Kayacan finds that it’s worth the extra effort, though, because she’s a theater aficionado herself and knows that play reading will help people better understand the inner workings of the theater companies throughout the peninsula.

“There’s so much theater in Door County, so it seemed like a really good idea,” Kayacan said.

But reading a play isn’t the same as reading a novel, she said. For one, there’s little in the way of description, so it’s sometimes harder for readers to picture what’s going on in the story. 

“Really, plays are not meant to be read; they’re meant to be seen,” Kayacan said. “So I think [reading plays] is a challenge to your brain, and it keeps you sharp.”

It’s often helpful for club members to watch bits of the plays on YouTube – or better yet, see them live, as some did when they read Birds of North America and then saw TAP perform it in October 2022. 

The play follows the relationship between a father and daughter as they spend years birdwatching together. After reading the script, many club members thought of the characters’ conversations as tense and hostile, but seeing them acted onstage brought out a different, more loving dimension to the father-daughter relationship.

“We read it before the folks saw it, and they were so surprised by the way the actors delivered a lot of the lines,” Janssen said. 

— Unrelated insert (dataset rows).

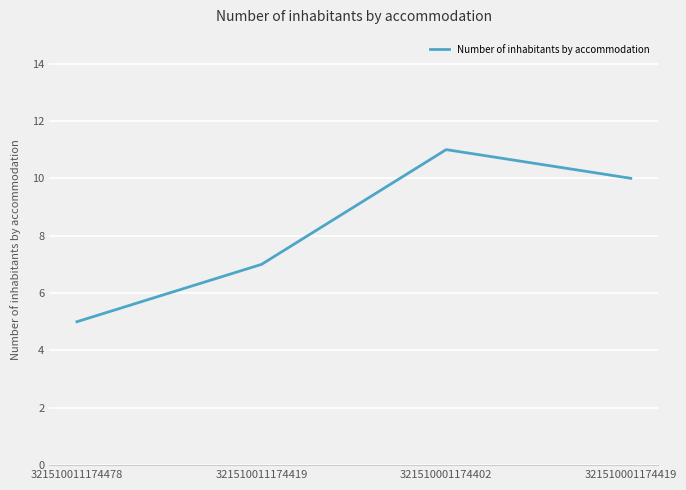

What is the sum of the values at 321510001174419 and 321510011174419?

17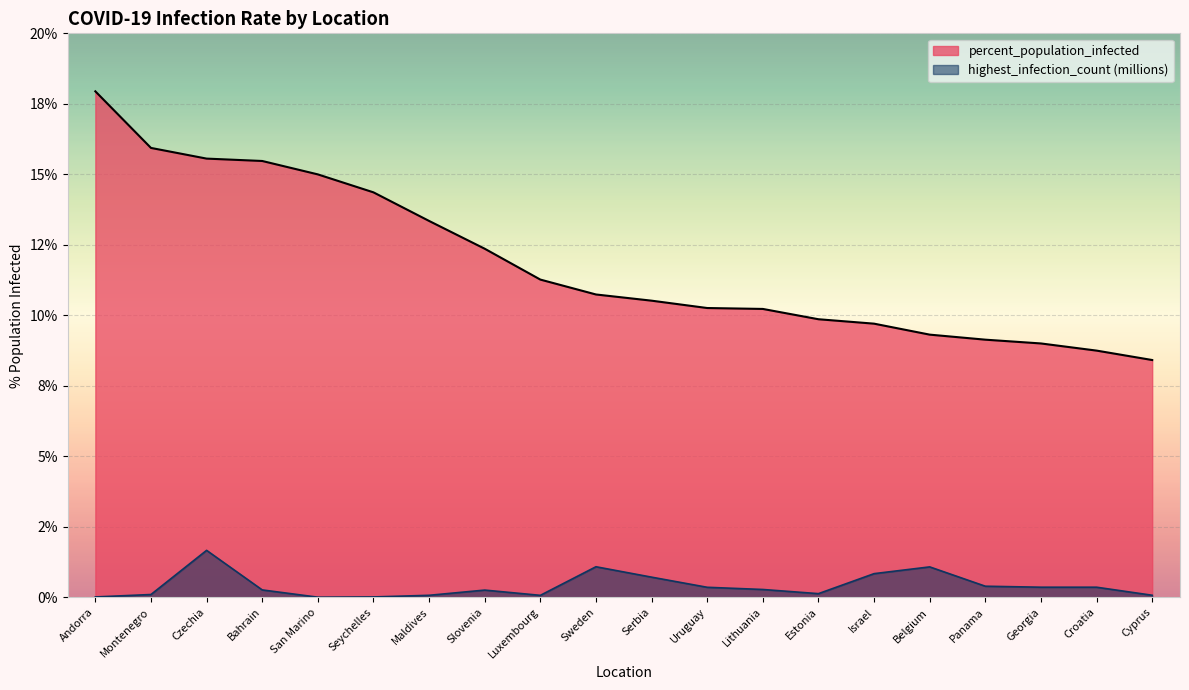

The highest_infection_count_scaled series shows 0.4 at Israel. True or false?

False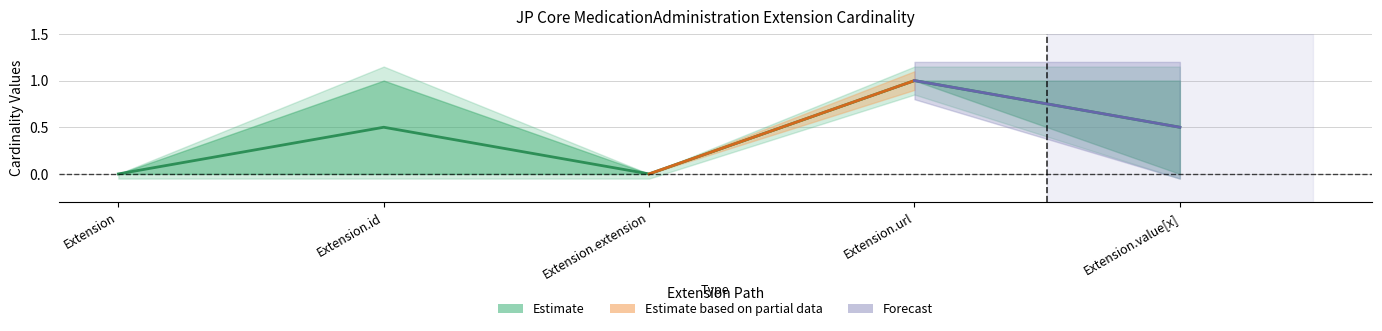

Which label corresponds to the smallest value in the chart?

Extension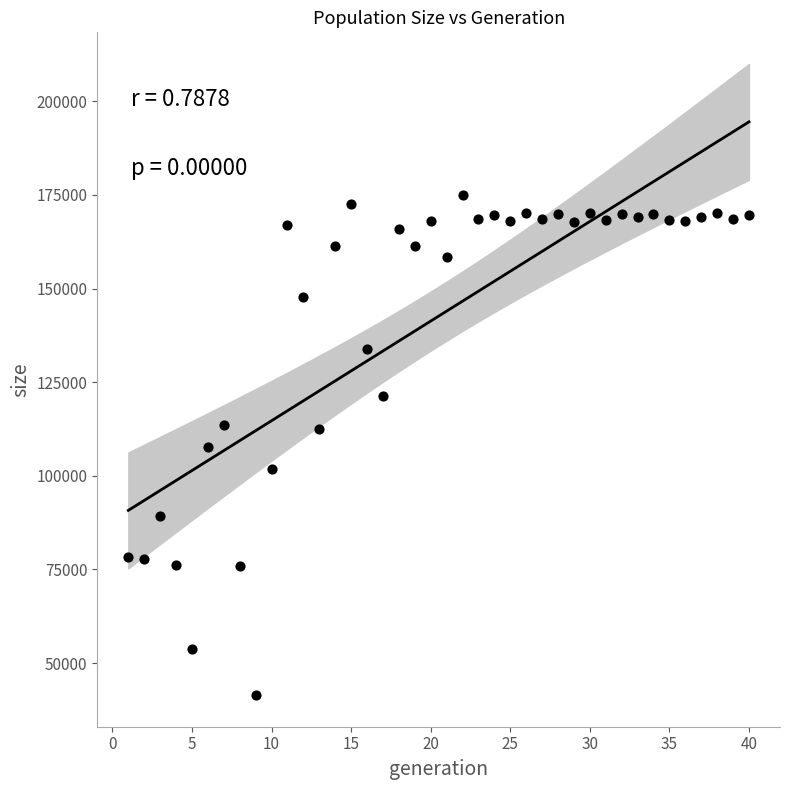

What is the range of X values (max minus min)?

39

That’s not uncommon, he said, because the way actors interpret a script is often vastly different from what readers expect.

“The language you see on the page is just the tip of a gigantic emotional iceberg,” Janssen said. “There’s all of this stuff underneath that language that the actor is drawing up, and that’s the actor’s art.”

While reading a play, he said it’s also easy to fixate on practical aspects – What would the set look like? Where would we get that unusual prop? Is the stage big enough for the number of actors in this scene? – and thus overlook the actual story.

For that reason, Janssen encourages new readers to stay neutral and not rush to analyze the play in terms of doability.

“You might be reading a play and going, ‘Man, that’s going to be very challenging to do onstage,’ but then you get to the end and you go, ‘That’s worth all of the work it’s going to take to make this happen,’” Janssen said.

Budget and space constraints mean that many productions aren’t currently possible for TAP to stage, which is another reason to start reading plays, he said. 

“We’re trying to help people understand that there is a big, wide world of plays out there,” he said – beyond the scope of just the plays that can be produced on Door County stages. 

The club is also a creative way to get audiences invested in theater.

“We need to develop an audience of people who want to engage with that sort of work, and that means being excited about dramatic literature,” Janssen said.

The play-reading club meets monthly on the third Wednesday, 3:30 pm, at the Sturgeon Bay Library, 107 S. 4th Ave. The next meeting will be held Feb. 15, but the play of the month has not yet been announced.